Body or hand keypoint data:
# # #
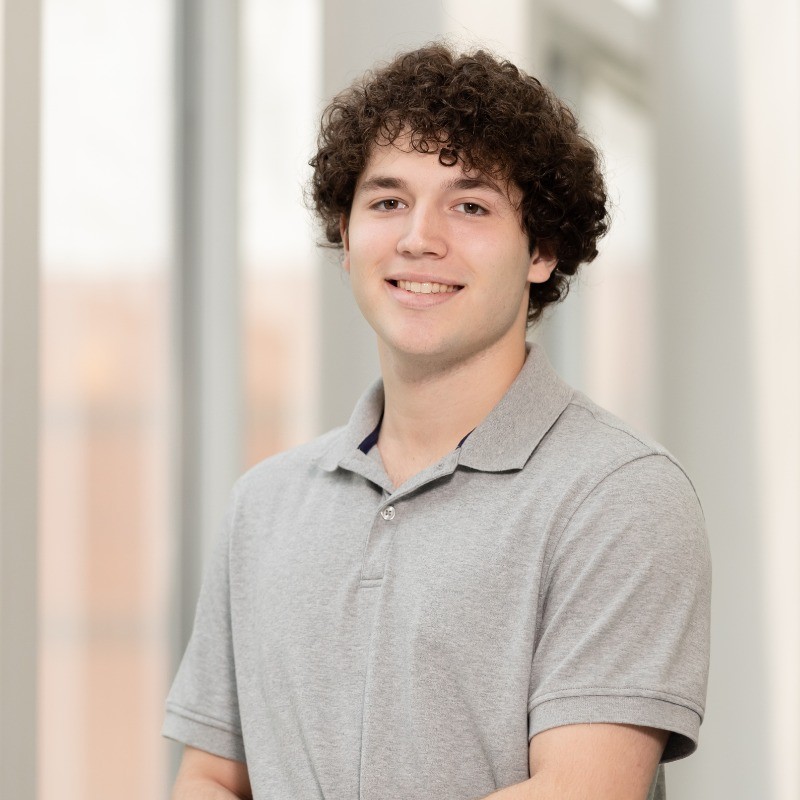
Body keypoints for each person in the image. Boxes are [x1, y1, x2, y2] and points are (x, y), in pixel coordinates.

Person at [163, 43, 711, 800]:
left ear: (543, 250)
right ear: (347, 237)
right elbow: (211, 777)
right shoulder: (265, 504)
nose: (420, 237)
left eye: (471, 205)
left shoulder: (618, 497)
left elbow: (581, 791)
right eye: (388, 201)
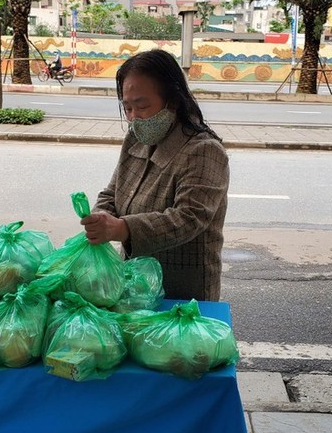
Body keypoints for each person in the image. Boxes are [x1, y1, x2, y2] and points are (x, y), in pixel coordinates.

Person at [80, 49, 229, 301]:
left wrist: (123, 229)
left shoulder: (204, 150)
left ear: (172, 100)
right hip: (133, 285)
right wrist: (101, 216)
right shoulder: (135, 139)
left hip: (182, 292)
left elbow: (188, 219)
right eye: (127, 108)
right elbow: (112, 191)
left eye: (142, 106)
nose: (134, 118)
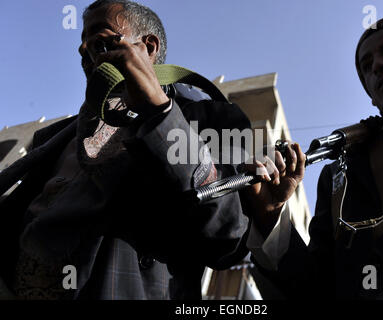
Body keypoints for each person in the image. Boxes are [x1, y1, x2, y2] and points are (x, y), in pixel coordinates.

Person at [0, 0, 255, 300]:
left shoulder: (212, 119)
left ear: (148, 47)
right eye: (82, 42)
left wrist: (160, 113)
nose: (84, 49)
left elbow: (227, 234)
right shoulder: (54, 138)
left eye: (99, 35)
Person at [246, 14, 383, 300]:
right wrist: (270, 215)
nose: (378, 66)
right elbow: (318, 288)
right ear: (372, 97)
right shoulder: (344, 175)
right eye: (367, 66)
# # #
» **Activity**
Each record, word for word, should be printed again without its pictures.

» **Finished task**
Body keypoints for each person in the image. Boxes are [x1, y1, x2, y2] and points are (x, y), in pixel coordinates.

Person at [163, 43, 711, 800]:
left ear: (543, 250)
right ear: (347, 237)
right elbow: (211, 777)
right shoulder: (265, 504)
nose: (420, 237)
left eye: (471, 205)
left shoulder: (618, 497)
left elbow: (581, 791)
right eye: (388, 201)
Body keypoints for each person in the image. Boxes are [x1, y1, x2, y2] and points are (x, y), in pixel coordinates.

Person at [80, 49, 229, 301]:
left wrist: (123, 229)
left shoulder: (204, 150)
left ear: (172, 100)
right hip: (133, 285)
right wrist: (101, 216)
right shoulder: (135, 139)
left hip: (182, 292)
left elbow: (188, 219)
right eye: (127, 108)
right elbow: (112, 191)
left eye: (142, 106)
nose: (134, 118)
Body keypoints for each person in the image. Boxes are [x1, y1, x2, y2] and points are (x, y), in pixel coordinates.

Person at [0, 0, 255, 300]:
left shoulder: (212, 119)
left ear: (148, 47)
right eye: (82, 42)
left wrist: (160, 113)
nose: (84, 49)
left elbow: (227, 234)
right shoulder: (54, 138)
left eye: (99, 35)
Person at [246, 14, 383, 300]:
right wrist: (270, 215)
nose: (378, 66)
right elbow: (318, 288)
right ear: (372, 97)
right shoulder: (344, 175)
right eye: (367, 66)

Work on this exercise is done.